L’élargissement des fichiers de police et de gendarmerie, où seront désormais renseignées au nom de la sûreté de l’État opinions politiques, appartenance syndicale et données de santé, suscite de vives inquiétudes que Gérald Darmanin s’efforce d’apaiser en réfutant toute volonté de surveillance de masse.
« Il ne s’agit pas de créer un délit d’opinion », a assuré ce jeudi sur France Info Gérald Darmanin à propos du projet de fichage pour la « sûreté de l’État », à l’heure où les restrictions imposées au nom de la lutte contre la pandémie de Covid-19 et la récente proposition de loi « Sécurité globale » valent à son gouvernement un procès en dérive autoritaire.
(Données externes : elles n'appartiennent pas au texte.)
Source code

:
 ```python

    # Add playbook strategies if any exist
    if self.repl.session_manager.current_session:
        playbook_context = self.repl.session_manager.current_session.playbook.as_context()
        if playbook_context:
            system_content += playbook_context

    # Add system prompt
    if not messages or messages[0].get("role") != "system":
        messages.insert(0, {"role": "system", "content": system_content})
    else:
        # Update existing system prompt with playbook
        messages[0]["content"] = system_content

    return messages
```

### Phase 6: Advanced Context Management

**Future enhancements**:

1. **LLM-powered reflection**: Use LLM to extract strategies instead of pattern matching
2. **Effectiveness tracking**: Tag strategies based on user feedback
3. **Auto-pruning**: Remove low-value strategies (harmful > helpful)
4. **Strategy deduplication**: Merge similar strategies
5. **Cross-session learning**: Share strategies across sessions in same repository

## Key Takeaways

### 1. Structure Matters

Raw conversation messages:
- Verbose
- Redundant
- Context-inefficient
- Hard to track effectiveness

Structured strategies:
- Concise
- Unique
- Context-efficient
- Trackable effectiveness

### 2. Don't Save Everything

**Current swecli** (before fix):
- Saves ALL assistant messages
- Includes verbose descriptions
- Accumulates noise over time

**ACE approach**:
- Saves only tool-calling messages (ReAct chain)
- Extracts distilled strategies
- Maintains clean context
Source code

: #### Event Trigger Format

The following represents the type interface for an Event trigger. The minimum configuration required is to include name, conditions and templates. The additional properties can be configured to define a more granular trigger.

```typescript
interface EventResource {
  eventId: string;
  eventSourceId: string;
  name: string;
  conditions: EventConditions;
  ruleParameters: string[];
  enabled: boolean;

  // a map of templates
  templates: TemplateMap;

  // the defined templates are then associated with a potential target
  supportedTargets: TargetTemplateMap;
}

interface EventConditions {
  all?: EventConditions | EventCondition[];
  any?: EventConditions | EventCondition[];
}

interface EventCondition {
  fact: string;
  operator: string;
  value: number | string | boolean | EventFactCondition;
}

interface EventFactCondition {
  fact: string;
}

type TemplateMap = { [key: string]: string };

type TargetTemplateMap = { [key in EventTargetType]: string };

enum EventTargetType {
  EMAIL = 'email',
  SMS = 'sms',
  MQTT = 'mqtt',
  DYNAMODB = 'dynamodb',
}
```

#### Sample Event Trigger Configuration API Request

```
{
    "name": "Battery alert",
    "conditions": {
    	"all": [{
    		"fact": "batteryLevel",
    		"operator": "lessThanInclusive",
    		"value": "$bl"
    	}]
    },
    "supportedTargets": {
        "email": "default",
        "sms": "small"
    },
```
La veille déjà, devant les sénateurs, Gérald Darmanin avait affirmé qu’il souhaitait éviter de « retrouver les anciennes difficultés que notre pays a pu connaître ».
Le tollé « Edvige »
En 2008, le fameux fichier baptisé « Edvige », qui prévoyait notamment de recenser des personnes exerçant ou ayant exercé un mandat politique, syndical ou économique, avait suscité un tel tollé qu’il avait été retiré.
Publiés le 4 décembre après validation du Conseil d’État, trois décrets viennent de relancer la polémique en autorisant policiers et gendarmes à faire mention des « opinions politiques », des « convictions philosophiques et religieuses » et de « l’appartenance syndicale » de leurs cibles, alors que les précédents textes se limitaient à recenser des « activités ».
Identifiants, photos et commentaires postés sur les réseaux sociaux y seront aussi listés, tout comme les troubles psychologiques et psychiatriques « révélant une dangerosité particulière ». Outre les personnes physiques, les « personnes morales », telles que les associations, sont également visées.
« Les opinions et les activités politiques en lien avec les partis extrémistes, ceux qui prônent justement la séparation, la révolution, doivent être connues par les services de renseignement », a justifié Gérald Darmanin.
Trois fichiers concernés
Dans le détail, les décrets portent sur trois fichiers : le Pasp (prévention des atteintes à la sécurité publique) de la police ; le Gipasp (gestion de l’information et prévention des atteintes à la sécurité publique) des gendarmes et l’EASP (enquêtes administratives liées à la sécurité publique) utilisé avant le recrutement de fonctionnaires sur des postes sensibles.
Début novembre, 60 686 personnes étaient inscrites au Pasp, 67 000 au Gipasp et 221 711 à l’EASP, selon le ministère de l’Intérieur.
Auparavant limités aux hooligans et aux manifestants violents, ces fichiers recenseront désormais aussi celles soupçonnées d’activités terroristes ou susceptibles « de porter atteinte à l’intégrité du territoire ou des institutions de la République », une notion « floue » selon ses détracteurs.
Seules « des catégories de personnes délimitées sur la base d’éléments matériels concrets » y sont inscrites, assure l’Intérieur.
Ces ajouts ont été décidés « au regard des troubles graves à l’ordre public qui se sont développés depuis 2015 », début de la vague d’attentats djihadistes en France, et pour « répondre à l’évolution des besoins opérationnels », justifie-t-on place Beauvau.
« Régulariser » certaines pratiques
Les décrets permettent de « régulariser » certaines pratiques, écrit pour sa part la Commission nationale de l’informatique et des libertés (Cnil), soulignant en creux que des données étaient auparavant collectées hors du cadre légal.
Le gendarme des données personnelles a toutefois dénoncé la rédaction « particulièrement large » de certaines catégories de données, notamment celles liées au « comportement », aux « déplacements » ou aux « pratiques sportives ».
« La nouvelle nomenclature est beaucoup plus détaillée, moins floue. Avant, on pouvait mélanger plusieurs informations dans un seul item », estime au contraire une source sécuritaire. Cette évolution crée l’émoi à gauche et dans les rangs des défenseurs des libertés.
Les décrets instituent « une police politique, une police de la pensée », s’insurgent les Syndicat des avocats de France (SAF) et de la magistrature (SM), qui veulent saisir le Conseil d’État, tout comme l’ONG La Quadrature du Net.
« L’ampleur et la portée de ces modifications interpellent », estiment des députés du « collectif » Écologie, démocratie, solidarité (EDS), composé d’ex-LREM, qui ont demandé par écrit des « explications » à Gérald Darmanin.
Le secrétaire général de Force ouvrière, Yves Veyrier, a lui écrit à la ministre du Travail Élisabeth Borne pour que « l’appartenance syndicale » soit retirée des décrets.
C’est « une atteinte supplémentaire à nos libertés les plus fondamentales », a dénoncé Europe Écologie Les Verts, tandis que le député et porte-parole du PS Boris Vallaud a demandé le « retrait » pur et simple des textes.